Slittano al 2027 le riforme trentine su istituti tecnici e carenze formative. Sindacati: “Serve un confronto reale”

Le riforme più rilevanti del sistema scolastico trentino non vedranno la luce prima del prossimo anno. La maggioranza provinciale ha infatti deciso di rinviare a settembre la discussione dei principali disegni di legge sull’istruzione, con il risultato che l’entrata in vigore delle novità previste per gli istituti tecnici e per il recupero delle carenze formative slitta di fatto di un anno.
Tra i provvedimenti interessati dal rinvio c’è il ddl 75, promosso dall’assessora all’istruzione Francesca Gerosa, che punta a riformare il sistema di recupero delle insufficienze nelle scuole superiori.

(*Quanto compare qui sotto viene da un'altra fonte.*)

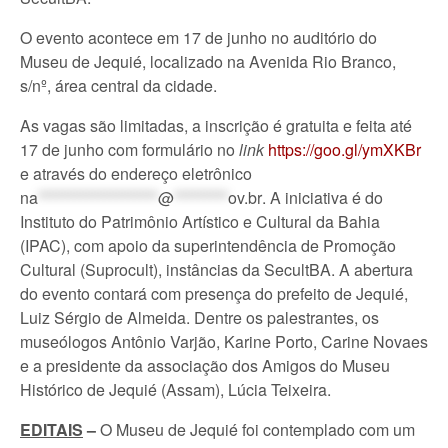
O evento acontece em 17 de junho no auditório do
Museu de Jequié, localizado na Avenida Rio Branco,
s/nº, área central da cidade.
As vagas são limitadas, a inscrição é gratuita e feita até
17 de junho com formulário no
link
https://goo.gl/ymXKBr
e através do endereço eletrônico
na
********************
@
*********
ov.br
. A iniciativa é do
Instituto do Patrimônio Artístico e Cultural da Bahia
(IPAC), com apoio da superintendência de Promoção
Cultural (Suprocult), instâncias da SecultBA. A abertura
do evento contará com presença do prefeito de Jequié,
Luiz Sérgio de Almeida. Dentre os palestrantes, os
museólogos Antônio Varjão, Karine Porto, Carine Novaes
e a presidente da associação dos Amigos do Museu
Histórico de Jequié (Assam), Lúcia Teixeira.
EDITAIS
–
O Museu de Jequié foi contemplado com um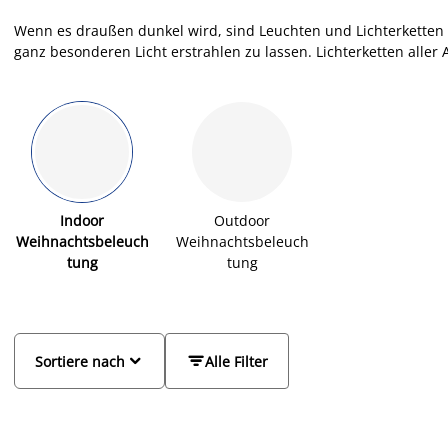
Wenn es draußen dunkel wird, sind Leuchten und Lichterketten 
ganz besonderen Licht erstrahlen zu lassen. Lichterketten aller 
Lichterkette nicht gleich Lichterkette. Ob batteriebetrieben, mi
energiesparenden LEDs ausgestattet - in unserem Sortiment hab
deine Bedürfnisse. Du bist auf der Suche nach der passenden 
in der Küche? Wie wäre es dann mit einem Sternenvorhang, We
mit weihnachtlichen Motiven wie Sterne, Engel oder Tannenbäu
besuche uns in einer unserer zahlreichen Filialen.
Indoor
Outdoor
Weihnachtsbeleuch
Weihnachtsbeleuch
tung
tung


Sortiere nach
Alle Filter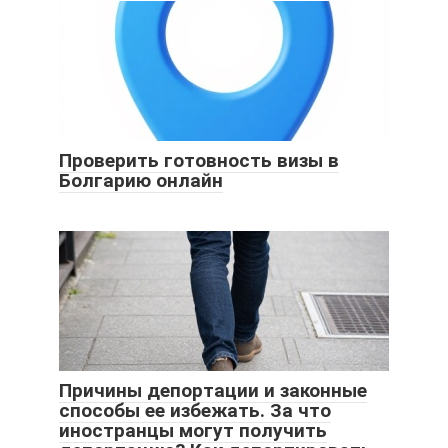
Проверить готовность визы в
Болгарию онлайн
Причины депортации и законные
способы ее избежать. За что
иностранцы могут получить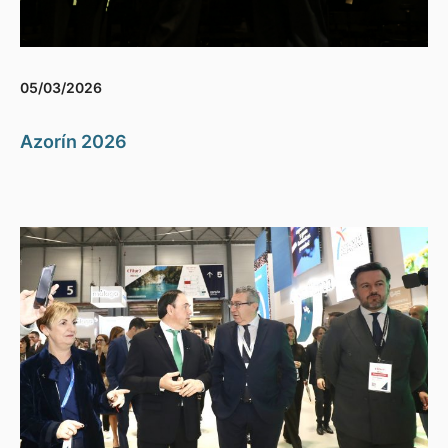
05/03/2026
Azorín 2026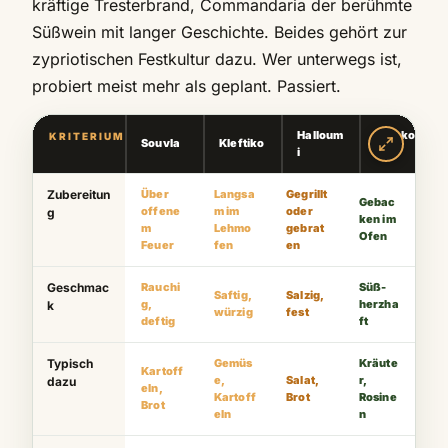
kräftige Tresterbrand, Commandaria der berühmte
Süßwein mit langer Geschichte. Beides gehört zur
zypriotischen Festkultur dazu. Wer unterwegs ist,
probiert meist mehr als geplant. Passiert.
Halloum
Kolokot
KRITERIUM
Souvla
Kleftiko
i
es
Zubereitun
Über
Langsa
Gegrillt
Gebac
offene
m im
oder
g
ken im
m
Lehmo
gebrat
Ofen
Feuer
fen
en
Geschmac
Rauchi
Süß-
Saftig,
Salzig,
g,
herzha
k
würzig
fest
deftig
ft
Typisch
Gemüs
Kräute
Kartoff
e,
Salat,
r,
dazu
eln,
Kartoff
Brot
Rosine
Brot
eln
n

Insieme a questo è stata congelata anche la riforma degli istituti tecnici, altro intervento considerato strategico dalla Giunta provinciale per ridefinire l’offerta formativa e rafforzare il collegamento tra scuola e mondo del lavoro.
Il ddl sulle carenze formative
Il disegno di legge n. 75 introduce un nuovo modello di recupero delle insufficienze basato su cicli biennali. Le carenze accumulate dagli studenti dovrebbero essere recuperate entro la fine del secondo e del quarto anno delle superiori, superando l’attuale sistema dei debiti formativi gestiti annualmente.

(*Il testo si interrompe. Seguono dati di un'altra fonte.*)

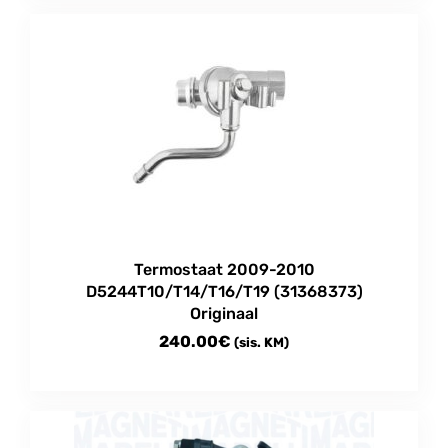
Termostaat 2009-2010
D5244T10/T14/T16/T19 (31368373)
Originaal
240.00
€
(sis. KM)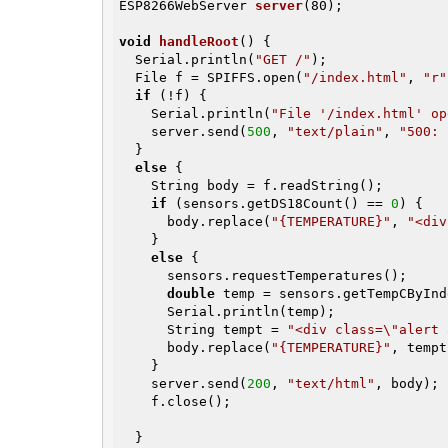
ESP8266WebServer 
server
(80)
;

void
handleRoot
()
{

  Serial.println(
"GET /"
);

  File f = SPIFFS.open(
"/index.html"
, 
"r"
if
 (!f) {

    Serial.println(
"File '/index.html' op
    server.send(
500
, 
"text/plain"
, 
"500: 
  }

else
 {

    String body = f.readString();

if
 (sensors.getDS18Count() == 
0
) {

      body.replace(
"{TEMPERATURE}"
, 
"<div
    }

else
 {

      sensors.requestTemperatures();

double
 temp = sensors.getTempCByInd
      Serial.println(temp);

      String tempt = 
"<div class=\"alert 
      body.replace(
"{TEMPERATURE}"
, tempt
    }

    server.send(
200
, 
"text/html"
, body);

    f.close();

  }
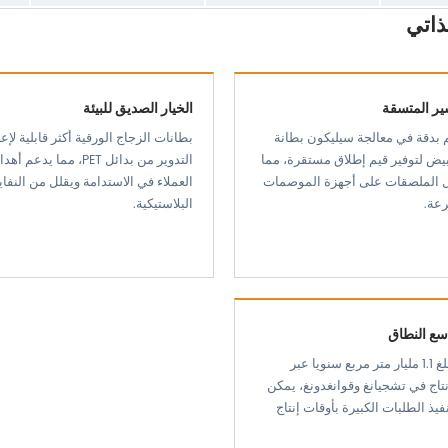
ذاتي
ير المتسقة
الخيار الصديق للبيئة
م بدقة في معالجة سيليكون بطانة
بطانات الزجاج الورقية أكثر قابلية لإع
أبيض لتوفير قيم إطلاق مستقرة، مما
التدوير من بدائل PET، مما يدعم أ
ل الملصقات على أجهزة الموصمات
العملاء في الاستدامة ويقلل من النفا
رعة.
البلاستيكية.
اسع النطاق
مع إنتاج يبلغ 1.1 مليار متر مربع سنويا عبر
تاج في تشجيانغ وقوانغدونغ، يمكن
نفيذ الطلبات الكبيرة بأوقات إنتاج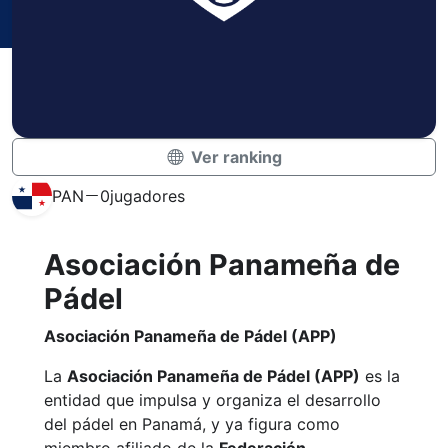
Ver ranking
PAN
0
jugadores
Asociación Panameña de
Pádel
Asociación Panameña de Pádel (APP)
La
Asociación Panameña de Pádel (APP)
es la
entidad que impulsa y organiza el desarrollo
del pádel en Panamá, y ya figura como
miembro afiliado de la
Federación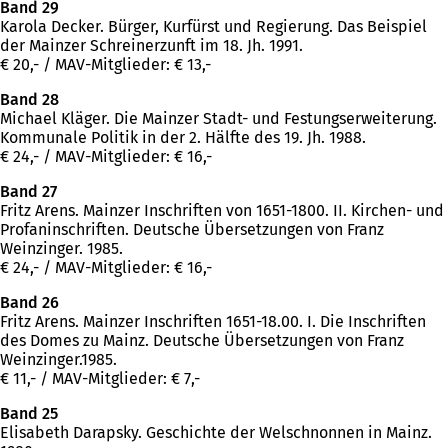
Band 29
Karola Decker. Bürger, Kurfürst und Regierung. Das Beispiel
der Mainzer Schreinerzunft im 18. Jh. 1991.
€ 20,- / MAV-Mitglieder: € 13,-
Band 28
Michael Kläger. Die Mainzer Stadt- und Festungserweiterung.
Kommunale Politik in der 2. Hälfte des 19. Jh. 1988.
€ 24,- / MAV-Mitglieder: € 16,-
Band 27
Fritz Arens. Mainzer Inschriften von 1651-1800. II. Kirchen- und
Profaninschriften. Deutsche Übersetzungen von Franz
Weinzinger. 1985.
€ 24,- / MAV-Mitglieder: € 16,-
Band 26
Fritz Arens. Mainzer Inschriften 1651-18.00. I. Die Inschriften
des Domes zu Mainz. Deutsche Übersetzungen von Franz
Weinzinger.1985.
€ 11,- / MAV-Mitglieder: € 7,-
Band 25
Elisabeth Darapsky. Geschichte der Welschnonnen in Mainz.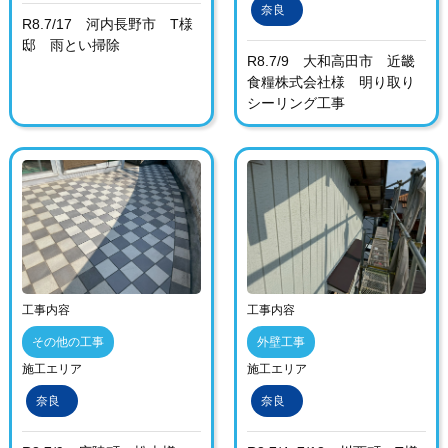
奈良
R8.7/17 河内長野市 T様
邸 雨とい掃除
R8.7/9 大和高田市 近畿
食糧株式会社様 明り取り
シーリング工事
工事内容
工事内容
その他の工事
外壁工事
施工エリア
施工エリア
奈良
奈良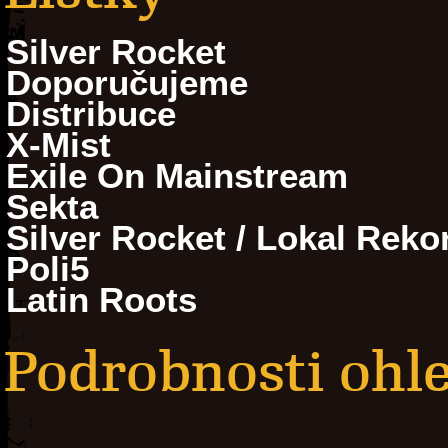
Silver Rocket
Doporučujeme
Distribuce
X-Mist
Exile On Mainstream
Sekta
Silver Rocket / Lokal Reko
Poli5
Latin Roots
Podrobnosti ohle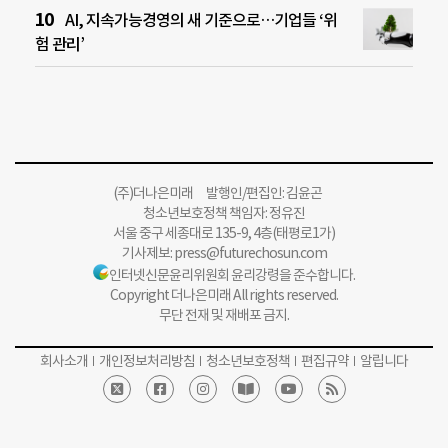
AI, 지속가능경영의 새 기준으로…기업들 ‘위
험 관리’
(주)더나은미래 발행인/편집인: 김윤곤
청소년보호정책 책임자: 정유진
서울 중구 세종대로 135-9, 4층(태평로1가)
기사제보:
press@futurechosun.com
인터넷신문윤리위원회 윤리강령을 준수합니다.
Copyright 더나은미래 All rights reserved.
무단 전재 및 재배포 금지.
회사소개
개인정보처리방침
청소년보호정책
편집규약
알립니다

La proposta prevede inoltre percorsi personalizzati di recupero, un monitoraggio costante attraverso il registro elettronico e una maggiore attenzione alle competenze relazionali degli studenti, affiancate alla valutazione degli apprendimenti disciplinari.

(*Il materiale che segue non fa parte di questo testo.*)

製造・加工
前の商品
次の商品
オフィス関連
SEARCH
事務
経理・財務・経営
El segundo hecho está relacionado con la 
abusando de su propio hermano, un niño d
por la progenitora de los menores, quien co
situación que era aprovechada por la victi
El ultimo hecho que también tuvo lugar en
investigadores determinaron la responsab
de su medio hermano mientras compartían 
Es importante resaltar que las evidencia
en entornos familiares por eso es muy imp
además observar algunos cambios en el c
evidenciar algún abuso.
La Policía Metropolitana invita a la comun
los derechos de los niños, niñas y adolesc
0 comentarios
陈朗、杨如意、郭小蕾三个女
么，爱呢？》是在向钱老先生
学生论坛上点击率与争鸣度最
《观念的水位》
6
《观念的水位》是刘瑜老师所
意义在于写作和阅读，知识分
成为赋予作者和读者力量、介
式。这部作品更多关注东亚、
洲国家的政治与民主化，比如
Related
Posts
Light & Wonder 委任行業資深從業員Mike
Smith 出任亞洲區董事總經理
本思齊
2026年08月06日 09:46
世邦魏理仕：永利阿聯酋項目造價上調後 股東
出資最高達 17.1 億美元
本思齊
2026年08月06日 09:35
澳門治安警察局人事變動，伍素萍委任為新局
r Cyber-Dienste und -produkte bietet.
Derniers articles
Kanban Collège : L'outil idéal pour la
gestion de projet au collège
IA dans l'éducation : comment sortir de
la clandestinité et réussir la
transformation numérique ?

Si tratta di una delle riforme che ha suscitato il dibattito più acceso negli ultimi mesi, con richieste di chiarimento da parte di dirigenti scolastici, docenti, studenti e organizzazioni sindacali sulle modalità applicative e sulle risorse necessarie per renderla operativa.
Ferma anche la riforma degli istituti tecnici
Stessa sorte per il progetto di revisione degli istituti tecnici provinciali, che si collega alla riforma del resto della penisola. La riforma punta a ridefinire percorsi, indirizzi e rapporto con il sistema produttivo del territorio, ma il confronto politico e tecnico non è ancora arrivato a una sintesi condivisa.
Il rinvio all’autunno comporta inevitabilmente uno slittamento dei tempi di attuazione, rendendo impossibile l’applicazione delle novità già dal prossimo anno scolastico.